Morocco’s Competition Council, the country’s market watchdog, handed last year over 31 antitrust fines with a total value of MAD 72 billion ($7.2 billion) under a complaint lodged with the Council.
According to the council’s annual report for 2022, the fines were issued over failures to properly report on economic concentration operations.
The competition council has opened a procedure for the regularization of economic concentration operations carried out between January 1, 2019, and December 31, 2021, without prior notification to the Conseil de la Concurrence.
In terms of litigation, 2022 was an exceptional year for the Competition Council, as for the first time since its creation, the Council activated its sanctioning powers under the aforementioned law number 104-12.
Regarding decision-making output, preventive merger control constituted the majority of the Competition Council’s deliberative workload, with a total of 142 decisions issued, accounting for over 78% of the overall total.
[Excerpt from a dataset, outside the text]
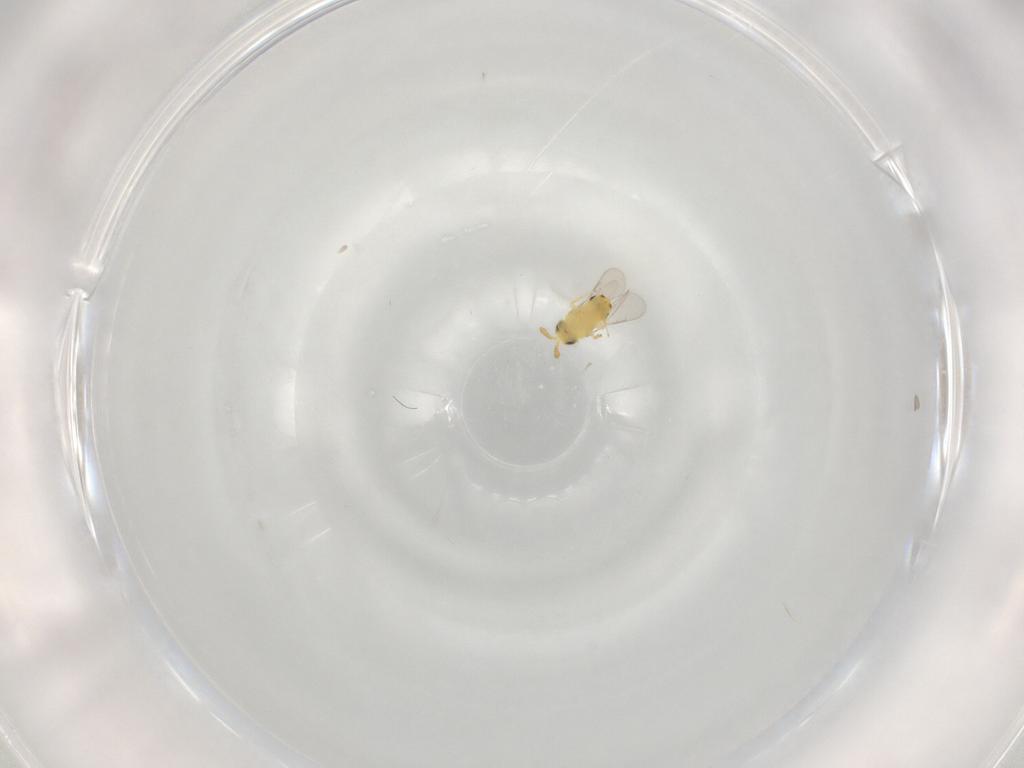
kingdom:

The remaining portion comprises decisions related to anti-competitive practices, representing 19% of the total, along with consultative activities accounting for 2%, as highlighted in the report.
The report further adds that the investigating departments of the council carried out a number of investigative acts, including hearings, requests for information, and market tests.
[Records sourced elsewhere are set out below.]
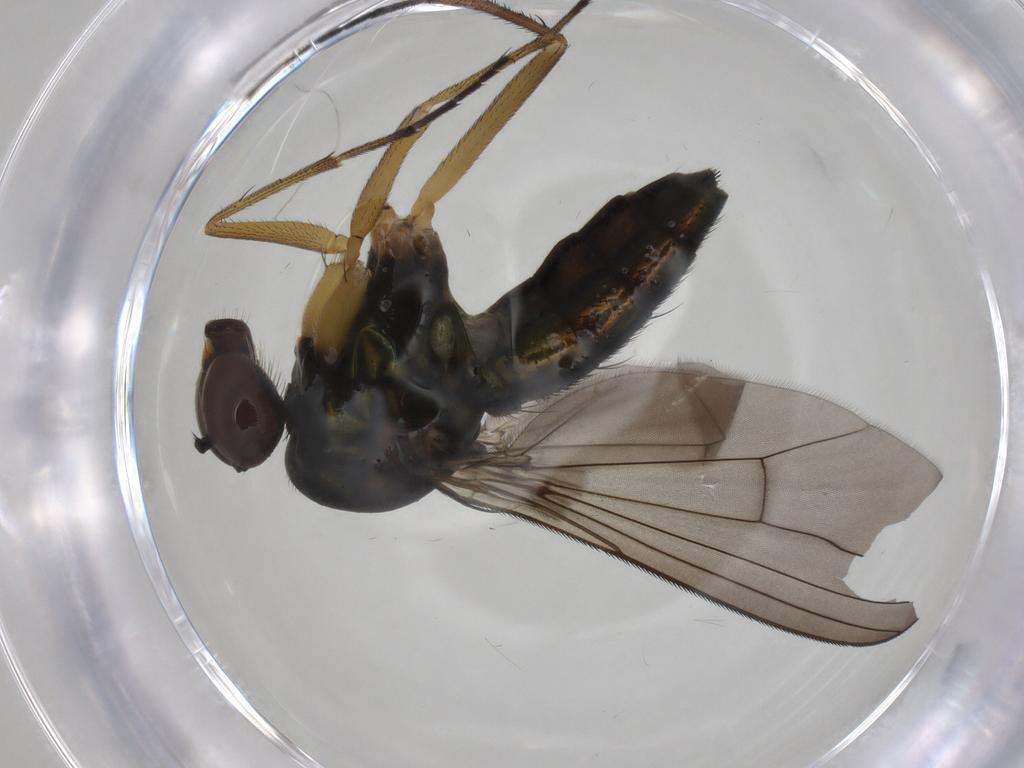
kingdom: Animalia
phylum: Arthropoda
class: Insecta
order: Diptera
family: Dolichopodidae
In order to examine the requests for approvals of economic concentration operations and to assess their possible effects on the competitive position of the parties and the competitive structure of the relevant markets defined, the investigation departments held more than 280 hearings.
In August, the Competition Council opened a probe into nine companies operating in the oil market.
In a statement, the council said that it had “sufficiently convincing evidence” that the nice companies were committing anti-competitive practices.